### RECORDS FOR THIS EXERCISE

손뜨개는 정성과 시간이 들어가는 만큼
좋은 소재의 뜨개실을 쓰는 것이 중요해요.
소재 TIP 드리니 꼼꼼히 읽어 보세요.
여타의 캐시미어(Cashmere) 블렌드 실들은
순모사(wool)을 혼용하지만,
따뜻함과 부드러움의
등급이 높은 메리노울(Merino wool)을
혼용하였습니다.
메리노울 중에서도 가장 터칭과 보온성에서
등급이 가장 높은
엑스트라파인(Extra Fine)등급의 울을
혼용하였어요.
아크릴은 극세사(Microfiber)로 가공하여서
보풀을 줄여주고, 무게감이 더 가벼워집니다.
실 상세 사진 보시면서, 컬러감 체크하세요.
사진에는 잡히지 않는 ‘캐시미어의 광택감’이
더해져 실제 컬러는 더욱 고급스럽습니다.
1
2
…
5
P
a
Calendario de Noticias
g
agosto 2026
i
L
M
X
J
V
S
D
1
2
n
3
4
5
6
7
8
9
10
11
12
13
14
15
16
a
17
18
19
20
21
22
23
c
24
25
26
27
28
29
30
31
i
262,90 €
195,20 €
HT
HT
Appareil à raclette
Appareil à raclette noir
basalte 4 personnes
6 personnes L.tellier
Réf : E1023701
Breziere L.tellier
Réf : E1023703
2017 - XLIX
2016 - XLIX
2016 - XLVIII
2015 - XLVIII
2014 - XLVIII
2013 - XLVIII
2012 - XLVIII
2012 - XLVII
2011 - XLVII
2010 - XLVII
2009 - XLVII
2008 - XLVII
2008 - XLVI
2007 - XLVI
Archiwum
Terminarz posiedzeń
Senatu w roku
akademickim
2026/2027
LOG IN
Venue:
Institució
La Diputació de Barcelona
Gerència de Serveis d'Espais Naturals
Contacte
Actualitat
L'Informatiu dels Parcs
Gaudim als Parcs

######
### RECORDS FOR THIS EXERCISE

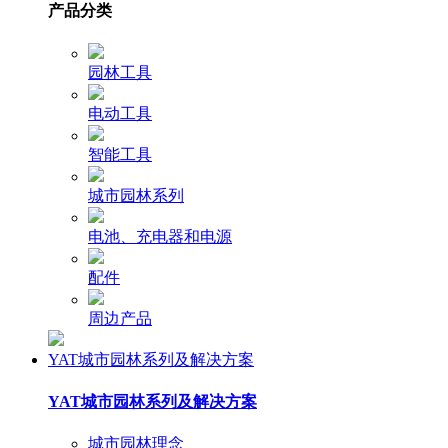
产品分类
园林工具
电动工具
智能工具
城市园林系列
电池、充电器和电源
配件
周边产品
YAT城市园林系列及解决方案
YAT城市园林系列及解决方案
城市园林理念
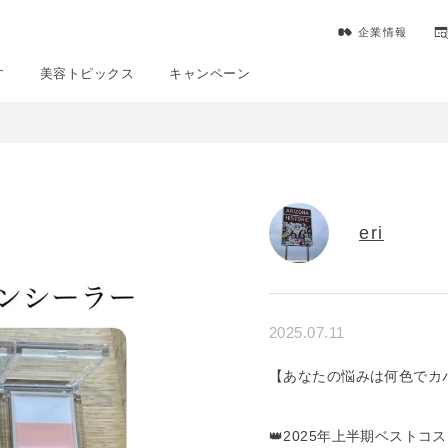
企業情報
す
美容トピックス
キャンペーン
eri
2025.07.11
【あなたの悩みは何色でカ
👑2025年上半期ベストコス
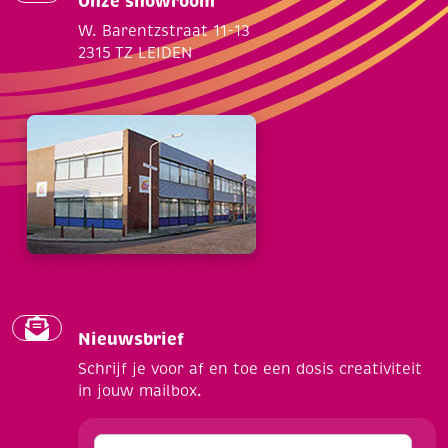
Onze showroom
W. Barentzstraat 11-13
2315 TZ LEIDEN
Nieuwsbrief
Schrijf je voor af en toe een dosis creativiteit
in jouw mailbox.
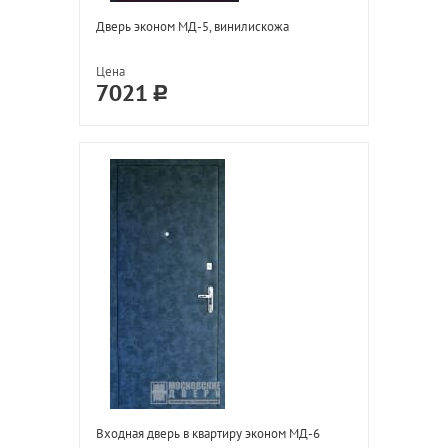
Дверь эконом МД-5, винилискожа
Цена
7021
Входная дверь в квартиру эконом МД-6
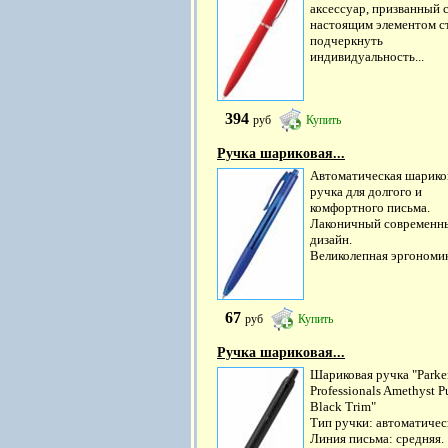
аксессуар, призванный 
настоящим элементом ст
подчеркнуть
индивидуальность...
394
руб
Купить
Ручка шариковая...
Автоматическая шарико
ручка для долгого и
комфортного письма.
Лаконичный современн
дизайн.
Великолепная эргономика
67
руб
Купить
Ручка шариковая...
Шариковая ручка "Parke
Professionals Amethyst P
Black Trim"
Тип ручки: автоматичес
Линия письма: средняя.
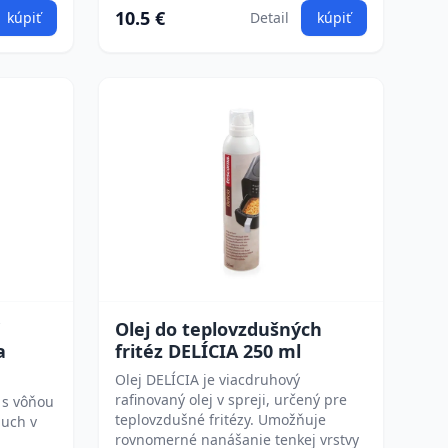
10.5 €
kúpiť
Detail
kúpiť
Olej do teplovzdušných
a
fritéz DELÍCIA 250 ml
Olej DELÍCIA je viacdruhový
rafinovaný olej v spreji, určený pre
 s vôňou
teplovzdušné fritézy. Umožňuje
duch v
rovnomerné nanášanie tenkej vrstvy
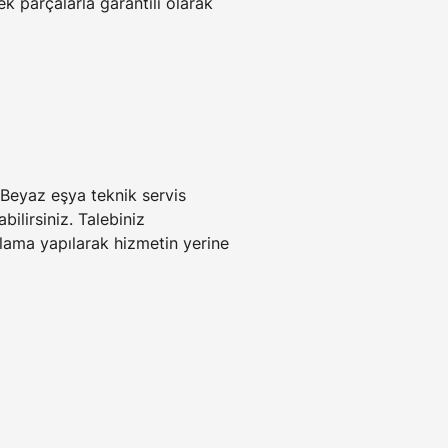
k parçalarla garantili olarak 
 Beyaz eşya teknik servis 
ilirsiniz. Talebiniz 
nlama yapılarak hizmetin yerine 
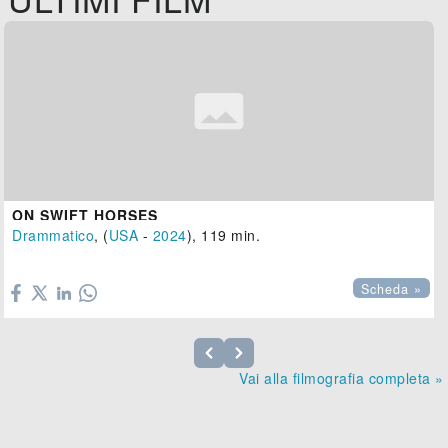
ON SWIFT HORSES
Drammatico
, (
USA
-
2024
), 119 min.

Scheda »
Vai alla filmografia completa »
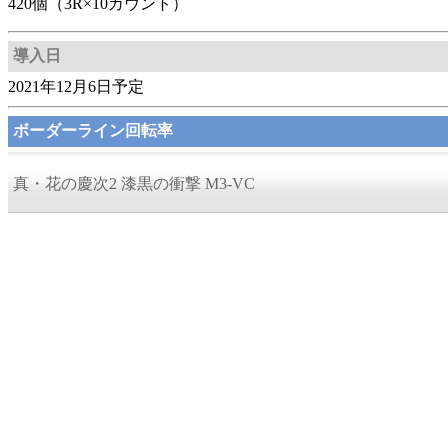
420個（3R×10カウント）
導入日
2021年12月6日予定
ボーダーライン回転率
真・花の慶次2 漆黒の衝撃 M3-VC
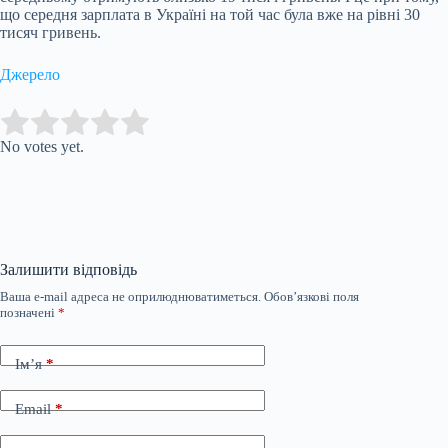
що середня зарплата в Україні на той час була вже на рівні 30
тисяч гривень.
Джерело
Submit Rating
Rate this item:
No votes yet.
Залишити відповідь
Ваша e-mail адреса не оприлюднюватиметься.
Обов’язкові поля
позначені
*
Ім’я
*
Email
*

######
### RECORDS FOR THIS EXERCISE

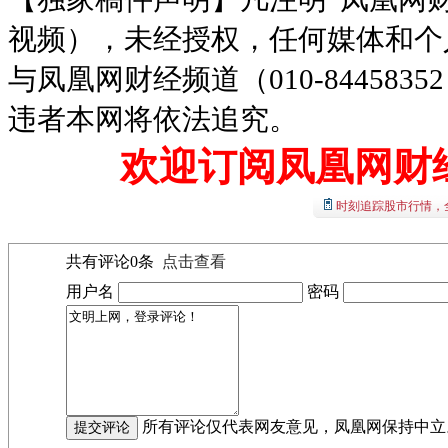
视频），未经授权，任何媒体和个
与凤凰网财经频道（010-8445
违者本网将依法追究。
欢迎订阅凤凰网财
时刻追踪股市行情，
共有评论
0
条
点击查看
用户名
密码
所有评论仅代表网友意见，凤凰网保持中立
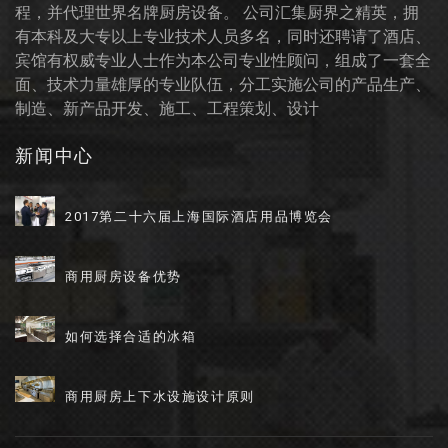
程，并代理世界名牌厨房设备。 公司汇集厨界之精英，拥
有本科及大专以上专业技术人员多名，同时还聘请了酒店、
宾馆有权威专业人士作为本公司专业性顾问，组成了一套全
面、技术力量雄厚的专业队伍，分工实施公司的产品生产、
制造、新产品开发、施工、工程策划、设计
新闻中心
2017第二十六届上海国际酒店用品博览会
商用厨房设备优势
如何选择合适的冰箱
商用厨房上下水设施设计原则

######

• _EXERCISE DETAILS_
Reproduce the lines of the data verbatim, beginning at the line that contains "视频），未经授权，任何媒体和个" and stopping after the line that contains "商用厨房上下水设施设计原则". Leave the pictures out of your answer.

• _RESPONSE_
视频），未经授权，任何媒体和个
与凤凰网财经频道（010-8445
违者本网将依法追究。
欢迎订阅凤凰网财
时刻追踪股市行情，
共有评论
0
条
点击查看
用户名
密码
所有评论仅代表网友意见，凤凰网保持中立
程，并代理世界名牌厨房设备。 公司汇集厨界之精英，拥
有本科及大专以上专业技术人员多名，同时还聘请了酒店、
宾馆有权威专业人士作为本公司专业性顾问，组成了一套全
面、技术力量雄厚的专业队伍，分工实施公司的产品生产、
制造、新产品开发、施工、工程策划、设计
新闻中心
2017第二十六届上海国际酒店用品博览会
商用厨房设备优势
如何选择合适的冰箱
商用厨房上下水设施设计原则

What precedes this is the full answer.